Often, simple, silent workers achieve through their consistent efforts what learned, loud-mouthed remain from attempting. Pune's Ms. Mulla Ashraf Adam is one such iron-willed woman. For over 30 years, Ms Ashraf—Ashrafi to most of those who know her in Pune—has been at work, devoting every single moment to the cause of the children, their education, health and overall welfare.
The rustic woman had been relentlessly mobile, balancing her teachers' job with social work and domestic chores. Three years ago she earned her retirement, only to engage herself in newer assignments.
Service with devotion rather than success and fame had been fuelling Ms. Mulla's life. A humble Government primary school teacher, few can imagine that the rustic woman today presides over half a dozen institutions that she went about setting up during her nearly 30 years of service. She built them from scratch and guides the destiny of nearly 1,200 kids who are either inmates or students.

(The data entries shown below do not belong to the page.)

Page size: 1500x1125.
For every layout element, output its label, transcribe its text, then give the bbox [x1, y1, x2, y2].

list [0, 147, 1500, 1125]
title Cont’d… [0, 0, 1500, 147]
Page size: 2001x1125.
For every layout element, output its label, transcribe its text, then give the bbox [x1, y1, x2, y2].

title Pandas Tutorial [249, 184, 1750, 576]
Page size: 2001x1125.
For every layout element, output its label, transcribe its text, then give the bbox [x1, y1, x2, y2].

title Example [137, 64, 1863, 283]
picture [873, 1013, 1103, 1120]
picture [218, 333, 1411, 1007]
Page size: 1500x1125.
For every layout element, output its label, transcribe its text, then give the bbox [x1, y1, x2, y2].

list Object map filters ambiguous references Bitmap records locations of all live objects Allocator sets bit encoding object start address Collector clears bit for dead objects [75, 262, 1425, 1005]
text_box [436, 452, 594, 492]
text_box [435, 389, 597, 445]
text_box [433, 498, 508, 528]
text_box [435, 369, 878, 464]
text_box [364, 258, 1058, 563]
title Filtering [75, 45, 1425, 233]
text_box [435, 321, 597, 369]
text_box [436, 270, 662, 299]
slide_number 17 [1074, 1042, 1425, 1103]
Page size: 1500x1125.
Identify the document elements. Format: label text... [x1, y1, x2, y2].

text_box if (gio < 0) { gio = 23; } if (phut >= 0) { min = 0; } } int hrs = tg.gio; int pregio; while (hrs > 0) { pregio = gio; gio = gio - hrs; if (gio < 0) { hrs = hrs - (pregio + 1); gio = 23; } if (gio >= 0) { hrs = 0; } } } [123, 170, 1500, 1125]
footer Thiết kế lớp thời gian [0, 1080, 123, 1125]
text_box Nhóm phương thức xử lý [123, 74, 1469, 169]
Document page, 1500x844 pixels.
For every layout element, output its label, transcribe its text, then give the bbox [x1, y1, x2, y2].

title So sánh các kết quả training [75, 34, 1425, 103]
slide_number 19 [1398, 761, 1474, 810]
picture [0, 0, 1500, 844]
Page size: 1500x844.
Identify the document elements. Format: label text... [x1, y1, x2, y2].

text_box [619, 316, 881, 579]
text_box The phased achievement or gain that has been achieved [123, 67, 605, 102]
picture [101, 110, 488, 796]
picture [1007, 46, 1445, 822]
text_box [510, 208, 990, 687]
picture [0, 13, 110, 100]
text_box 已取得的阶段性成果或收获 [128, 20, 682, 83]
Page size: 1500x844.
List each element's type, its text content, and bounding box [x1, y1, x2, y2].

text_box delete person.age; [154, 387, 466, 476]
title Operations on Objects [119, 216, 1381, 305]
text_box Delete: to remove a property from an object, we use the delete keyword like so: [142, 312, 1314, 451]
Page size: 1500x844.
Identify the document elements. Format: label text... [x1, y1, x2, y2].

A passionate social worker, Ms. Mulla has never learnt to sit quiet. It was in 1984 that she gathered a clutch of social activists and began the Rehmani pre primary school in Syednagar, a locale inhabited by the underprivileged people of Pune, The outfit called itself Muslim Samaj Prabodhan Sanstha (MSPS). The school would gather local poor women who would engage themselves in making vanity bags, paper covers, shikakai powder (rural variant of shampoo) and embroidery. Looking at her zeal, Shamsuddin, a local philanthropist donated a plot of 1,000 sq ft for school. Shamsuddin's widow later contributed an equal measure. The school was upgraded into a high school in 1998 and even began to get government aid from last year.
As it is realized, the more one tries to tackle the people's woes, the more he or she is likely to get drawn into them. Ms. Mulla soon became aware that mere bringing the kids to school would not address the problem. Poverty had the people in its vice like grip. Hungry kids fainted in school, girls from broken homes faced insecure living conditions and women deserted by their husbands were pushing kids into jobs.
Circumstances were urging her to address the question at much more basic level. She set up 'Darul Banat' (Home for the Girls) in 1993. Mumbai philanthropist Abdul Qadir Supariwala turned it into a concrete reality in 2003. Today 80 destitute girls live, eat, study and receive vocational training in the elegant building called Yasmin Iqbal Aashiyana.
By this time, Ms. Mulla and her scientist husband had retired. With her own (all male) children settling in life, she was freer to attempt bigger assignments. In 2005, she came up with a junior college with a gentleman donating her 1,200 sq. ft of land next to the Aashiyana.
I have seen Ms. Mulla struggling with her stitching class in Syednagar from 1991 onwards. When I visited her earlier this year, she was organizing a polyclinic complete with an X-ray machine and diagnostic lab next to the junior college. Few would disagree, we need hundreds of Ms. Mullas who could grapple with poverty, illiteracy and deep-seated social maladies.